Cycling doesn't seem to be getting bored of the Tadej Pogačar show

Cycling doesn't seem to be getting bored of the Tadej Pogačar show

Rachel Jary analyses what makes Tadej Pogačar a likeable Tour de France leader


Tadej Pogačar eats brownies on the Tour de France rest day. He tells journalists this in his press conference before adding that he hopes he can get back to his hotel room soon to “chill and watch a movie”. This is the man who is leading the biggest bike race in the world, in a sport that is obsessed with marginal gains and searching for incremental improvements. On last year’s rest day, the UAE Team Emirates rider could be seen dive-bombing into swimming pools. In many ways, it feels like Tadej Pogačar is just like us.

That is, of course, only if you discount what the Slovenian superstar can do on a bicycle. He currently leads the Tour by over three minutes with one week of racing to go after two demonstrative attacks on the weekend whereby he destroyed all of his general classification rivals. At the moment, Pogačar looks to have the Tour de France in the palm of his hand – if he can make it safely to Nice without any incident or huge blow-up, he’ll take home yellow. It is hard, at the moment, to believe that any other outcome is conceivable.

Often, when a rider runs away with a race like Pogačar has done so many times this year – think Strade Bianche, or Liège-Bastogne-Liège, or the Giro d’Italia – there’s a sense of frustration among cycling fans. It gets to a point where it becomes so obvious who is going to win that there’s a collective dislike of the rider who is dominating proceedings. The argument is that they ruin the intrigue and suspense in bike races. We still have one week of the Tour remaining, yet we know that Pogačar is very likely to take home yellow. Realistically, he’s making things predictable. 
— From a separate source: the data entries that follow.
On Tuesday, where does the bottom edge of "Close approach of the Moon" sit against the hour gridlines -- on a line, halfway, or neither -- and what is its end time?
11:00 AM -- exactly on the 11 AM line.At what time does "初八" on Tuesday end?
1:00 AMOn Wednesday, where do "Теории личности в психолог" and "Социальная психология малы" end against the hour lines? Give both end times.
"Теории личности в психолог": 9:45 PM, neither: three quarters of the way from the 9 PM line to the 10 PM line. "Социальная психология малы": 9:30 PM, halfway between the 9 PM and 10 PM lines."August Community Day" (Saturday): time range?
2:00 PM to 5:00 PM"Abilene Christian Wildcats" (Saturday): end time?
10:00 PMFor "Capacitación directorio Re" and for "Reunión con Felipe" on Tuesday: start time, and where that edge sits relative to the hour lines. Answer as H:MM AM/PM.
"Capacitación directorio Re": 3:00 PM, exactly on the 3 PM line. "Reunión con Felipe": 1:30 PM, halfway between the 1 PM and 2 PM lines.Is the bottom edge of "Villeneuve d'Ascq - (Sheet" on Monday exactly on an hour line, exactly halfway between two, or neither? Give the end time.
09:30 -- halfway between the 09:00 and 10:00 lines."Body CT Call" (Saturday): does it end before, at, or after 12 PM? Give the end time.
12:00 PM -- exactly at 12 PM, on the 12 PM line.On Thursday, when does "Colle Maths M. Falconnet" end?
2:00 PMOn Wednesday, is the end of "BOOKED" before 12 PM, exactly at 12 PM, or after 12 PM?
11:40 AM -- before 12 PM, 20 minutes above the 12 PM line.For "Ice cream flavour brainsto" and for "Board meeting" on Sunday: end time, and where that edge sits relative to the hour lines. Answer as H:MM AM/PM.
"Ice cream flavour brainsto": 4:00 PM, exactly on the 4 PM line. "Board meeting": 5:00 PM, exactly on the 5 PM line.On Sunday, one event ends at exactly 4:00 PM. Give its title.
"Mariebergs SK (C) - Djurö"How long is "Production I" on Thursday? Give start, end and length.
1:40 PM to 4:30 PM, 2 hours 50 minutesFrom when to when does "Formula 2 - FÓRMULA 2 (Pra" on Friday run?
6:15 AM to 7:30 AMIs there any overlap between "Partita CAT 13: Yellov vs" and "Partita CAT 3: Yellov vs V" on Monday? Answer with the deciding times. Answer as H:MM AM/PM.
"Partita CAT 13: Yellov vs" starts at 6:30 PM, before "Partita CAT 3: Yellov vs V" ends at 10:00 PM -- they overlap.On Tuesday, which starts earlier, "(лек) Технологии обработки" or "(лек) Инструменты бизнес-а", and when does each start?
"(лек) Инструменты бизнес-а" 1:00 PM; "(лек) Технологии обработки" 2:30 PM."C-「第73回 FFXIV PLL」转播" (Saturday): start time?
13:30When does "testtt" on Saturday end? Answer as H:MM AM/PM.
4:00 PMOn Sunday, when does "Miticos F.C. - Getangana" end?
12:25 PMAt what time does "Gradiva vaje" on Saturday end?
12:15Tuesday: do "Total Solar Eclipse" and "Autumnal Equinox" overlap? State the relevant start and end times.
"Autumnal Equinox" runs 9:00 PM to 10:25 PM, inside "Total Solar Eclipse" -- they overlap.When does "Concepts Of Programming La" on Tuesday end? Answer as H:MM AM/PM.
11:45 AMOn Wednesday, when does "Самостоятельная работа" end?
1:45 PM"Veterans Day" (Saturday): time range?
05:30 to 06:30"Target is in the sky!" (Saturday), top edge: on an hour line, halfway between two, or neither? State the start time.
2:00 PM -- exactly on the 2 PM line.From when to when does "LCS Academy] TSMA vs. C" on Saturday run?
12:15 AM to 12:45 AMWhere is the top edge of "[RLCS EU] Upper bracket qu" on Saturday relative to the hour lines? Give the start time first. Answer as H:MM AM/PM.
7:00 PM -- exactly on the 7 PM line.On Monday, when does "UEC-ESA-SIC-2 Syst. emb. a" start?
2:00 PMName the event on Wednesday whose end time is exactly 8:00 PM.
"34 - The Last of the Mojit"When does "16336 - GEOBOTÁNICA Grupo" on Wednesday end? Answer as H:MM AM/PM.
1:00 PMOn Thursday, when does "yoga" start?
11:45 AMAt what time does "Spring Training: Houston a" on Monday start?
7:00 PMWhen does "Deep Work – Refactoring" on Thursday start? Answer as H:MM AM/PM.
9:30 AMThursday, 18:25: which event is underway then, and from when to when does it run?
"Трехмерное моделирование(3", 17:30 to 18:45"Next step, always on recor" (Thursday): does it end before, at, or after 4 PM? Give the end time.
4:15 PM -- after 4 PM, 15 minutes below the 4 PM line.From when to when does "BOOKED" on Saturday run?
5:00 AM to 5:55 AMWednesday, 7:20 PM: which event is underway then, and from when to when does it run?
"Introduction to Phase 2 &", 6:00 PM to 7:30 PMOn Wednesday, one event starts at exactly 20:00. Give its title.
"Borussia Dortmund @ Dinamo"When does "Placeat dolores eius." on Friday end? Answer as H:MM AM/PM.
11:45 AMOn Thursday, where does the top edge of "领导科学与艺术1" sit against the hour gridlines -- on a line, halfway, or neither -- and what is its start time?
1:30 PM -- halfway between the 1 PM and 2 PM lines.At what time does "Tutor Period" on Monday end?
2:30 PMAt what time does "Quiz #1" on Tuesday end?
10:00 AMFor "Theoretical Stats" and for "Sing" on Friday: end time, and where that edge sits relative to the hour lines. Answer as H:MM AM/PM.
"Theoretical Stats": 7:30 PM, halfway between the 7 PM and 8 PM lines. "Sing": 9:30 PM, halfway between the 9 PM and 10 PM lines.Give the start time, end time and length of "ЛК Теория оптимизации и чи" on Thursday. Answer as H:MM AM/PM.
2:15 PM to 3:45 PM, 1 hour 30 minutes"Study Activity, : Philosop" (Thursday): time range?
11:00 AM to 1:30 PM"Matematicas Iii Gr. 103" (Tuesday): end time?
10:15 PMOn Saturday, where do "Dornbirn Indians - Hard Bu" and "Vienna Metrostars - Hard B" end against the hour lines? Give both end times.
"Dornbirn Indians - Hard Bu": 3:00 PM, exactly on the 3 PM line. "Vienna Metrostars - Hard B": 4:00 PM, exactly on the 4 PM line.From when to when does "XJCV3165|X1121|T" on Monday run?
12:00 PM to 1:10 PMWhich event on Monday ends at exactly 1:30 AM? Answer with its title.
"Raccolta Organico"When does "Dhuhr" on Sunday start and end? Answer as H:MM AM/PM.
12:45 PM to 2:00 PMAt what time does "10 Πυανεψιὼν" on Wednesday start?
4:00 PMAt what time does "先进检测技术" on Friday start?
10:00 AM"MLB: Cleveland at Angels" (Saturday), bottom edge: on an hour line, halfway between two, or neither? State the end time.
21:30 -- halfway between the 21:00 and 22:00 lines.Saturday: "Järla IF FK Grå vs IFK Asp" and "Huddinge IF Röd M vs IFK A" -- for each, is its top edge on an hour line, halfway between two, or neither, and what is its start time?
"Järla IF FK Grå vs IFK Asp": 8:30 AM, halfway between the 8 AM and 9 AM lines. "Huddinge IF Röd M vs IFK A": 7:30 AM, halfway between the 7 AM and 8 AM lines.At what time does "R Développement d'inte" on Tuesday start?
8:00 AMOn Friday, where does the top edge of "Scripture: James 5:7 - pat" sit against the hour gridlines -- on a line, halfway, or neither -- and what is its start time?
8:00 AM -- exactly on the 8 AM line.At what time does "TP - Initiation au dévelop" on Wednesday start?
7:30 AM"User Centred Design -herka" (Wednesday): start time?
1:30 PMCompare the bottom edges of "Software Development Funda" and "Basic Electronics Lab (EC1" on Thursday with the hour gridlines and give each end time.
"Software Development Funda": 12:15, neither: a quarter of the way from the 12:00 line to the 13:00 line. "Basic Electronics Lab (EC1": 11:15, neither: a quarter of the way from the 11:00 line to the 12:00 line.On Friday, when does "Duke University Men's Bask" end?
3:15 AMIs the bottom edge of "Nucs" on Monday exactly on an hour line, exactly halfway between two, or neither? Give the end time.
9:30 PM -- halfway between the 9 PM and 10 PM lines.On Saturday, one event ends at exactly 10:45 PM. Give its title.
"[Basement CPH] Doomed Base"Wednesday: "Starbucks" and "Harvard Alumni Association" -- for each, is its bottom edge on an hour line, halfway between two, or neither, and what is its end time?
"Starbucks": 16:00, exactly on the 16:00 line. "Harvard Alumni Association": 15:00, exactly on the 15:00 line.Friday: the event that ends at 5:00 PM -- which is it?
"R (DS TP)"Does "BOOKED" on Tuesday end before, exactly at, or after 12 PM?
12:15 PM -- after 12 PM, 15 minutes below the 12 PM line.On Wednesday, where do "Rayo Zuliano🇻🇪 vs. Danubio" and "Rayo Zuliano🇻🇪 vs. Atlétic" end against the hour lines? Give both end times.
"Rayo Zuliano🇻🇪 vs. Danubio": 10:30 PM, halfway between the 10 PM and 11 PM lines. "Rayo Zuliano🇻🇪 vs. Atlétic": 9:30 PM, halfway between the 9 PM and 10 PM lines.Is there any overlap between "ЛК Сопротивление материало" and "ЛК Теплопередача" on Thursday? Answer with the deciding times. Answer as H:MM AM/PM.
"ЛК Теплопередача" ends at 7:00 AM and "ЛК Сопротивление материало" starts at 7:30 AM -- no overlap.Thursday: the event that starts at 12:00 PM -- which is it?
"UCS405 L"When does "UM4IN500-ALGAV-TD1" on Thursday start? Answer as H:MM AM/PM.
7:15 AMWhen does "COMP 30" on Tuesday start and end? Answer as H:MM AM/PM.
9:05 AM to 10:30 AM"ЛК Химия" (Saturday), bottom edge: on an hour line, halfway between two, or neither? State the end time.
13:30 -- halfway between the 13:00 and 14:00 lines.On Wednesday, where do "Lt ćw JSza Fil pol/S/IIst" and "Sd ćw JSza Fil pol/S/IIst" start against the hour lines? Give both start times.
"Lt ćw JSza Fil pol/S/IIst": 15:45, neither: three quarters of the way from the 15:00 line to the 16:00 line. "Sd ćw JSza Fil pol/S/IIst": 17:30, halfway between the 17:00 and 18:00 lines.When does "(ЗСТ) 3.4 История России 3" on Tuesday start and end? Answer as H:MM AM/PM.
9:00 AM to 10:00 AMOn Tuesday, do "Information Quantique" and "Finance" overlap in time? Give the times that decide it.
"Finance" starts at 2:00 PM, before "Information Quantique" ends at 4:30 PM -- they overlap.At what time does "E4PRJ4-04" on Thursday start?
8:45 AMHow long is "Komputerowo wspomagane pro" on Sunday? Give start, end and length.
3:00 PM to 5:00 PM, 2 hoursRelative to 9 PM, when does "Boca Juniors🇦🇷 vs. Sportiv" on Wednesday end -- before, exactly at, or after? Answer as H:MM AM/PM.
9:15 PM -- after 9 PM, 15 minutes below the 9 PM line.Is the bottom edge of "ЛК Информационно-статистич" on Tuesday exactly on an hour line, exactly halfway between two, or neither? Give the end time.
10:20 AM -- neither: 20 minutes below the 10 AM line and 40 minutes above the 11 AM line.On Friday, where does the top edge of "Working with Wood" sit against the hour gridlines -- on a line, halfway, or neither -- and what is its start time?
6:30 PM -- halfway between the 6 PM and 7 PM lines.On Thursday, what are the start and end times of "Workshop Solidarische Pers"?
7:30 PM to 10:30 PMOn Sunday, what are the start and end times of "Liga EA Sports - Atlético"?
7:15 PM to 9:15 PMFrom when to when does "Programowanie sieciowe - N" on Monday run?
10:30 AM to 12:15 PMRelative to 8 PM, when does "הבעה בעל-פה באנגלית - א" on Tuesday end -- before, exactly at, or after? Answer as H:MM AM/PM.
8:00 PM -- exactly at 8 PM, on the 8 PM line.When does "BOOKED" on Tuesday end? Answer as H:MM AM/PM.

There is something that makes the 24-year-old somewhat immune to the eye-rolling and the laboured sighs when he keeps on winning, though. On stage 14 of the Tour de France, when Pogačar made his Pla d'Adet attack – which was in many ways the beginning of the end of this year’s real GC battle – I stood and watched the fans who lined the roadside on the iconic climb. Pogačar passed them all first, a flash of yellow emerging from the cliffs behind him, and the cheers were louder supporting him than for any rider who came afterwards. The Slovenian rider is bucking the trend of riders who are prolific winners being turned into the villain.

This is because Pogačar still seems human. His performances on the bicycle are out of this world, but he’s still partial to a sweet treat, or jumping in a swimming pool, or binge-watching Netflix. At the end of his press conference on Monday, the Slovenian rider laughed with journalists: “you’re the best guys,” he said after 15 minutes of fielding questions about what he expects from the next week of the Tour. It’s hard not to warm to the chatty, smiling guy in his mid-20s who is just having fun riding his bicycle.

Pogačar’s sense of humanity is also helped by the fact that he hasn’t always been so faultless when it comes to bike racing. His huge, catastrophic blow-up in last year’s Tour de France showed that Pogačar is flawed. He lost over seven minutes to Jonas Vingegaard in just two stages and took it on the chin. His response was sportsmanlike, respectful and it never seemed like the Slovenian rider fell out of love with the sport because of his defeat. 

That spark that he consistently shows throughout the whole season comes with a visceral appreciation and passion for what he’s doing – this is something that all cyclists can relate to, whether you’re going on a Sunday spin to the cafe on local lanes or you are in the WorldTour peloton. Tadej Pogačar just enjoys racing. In turn, we all enjoy watching him.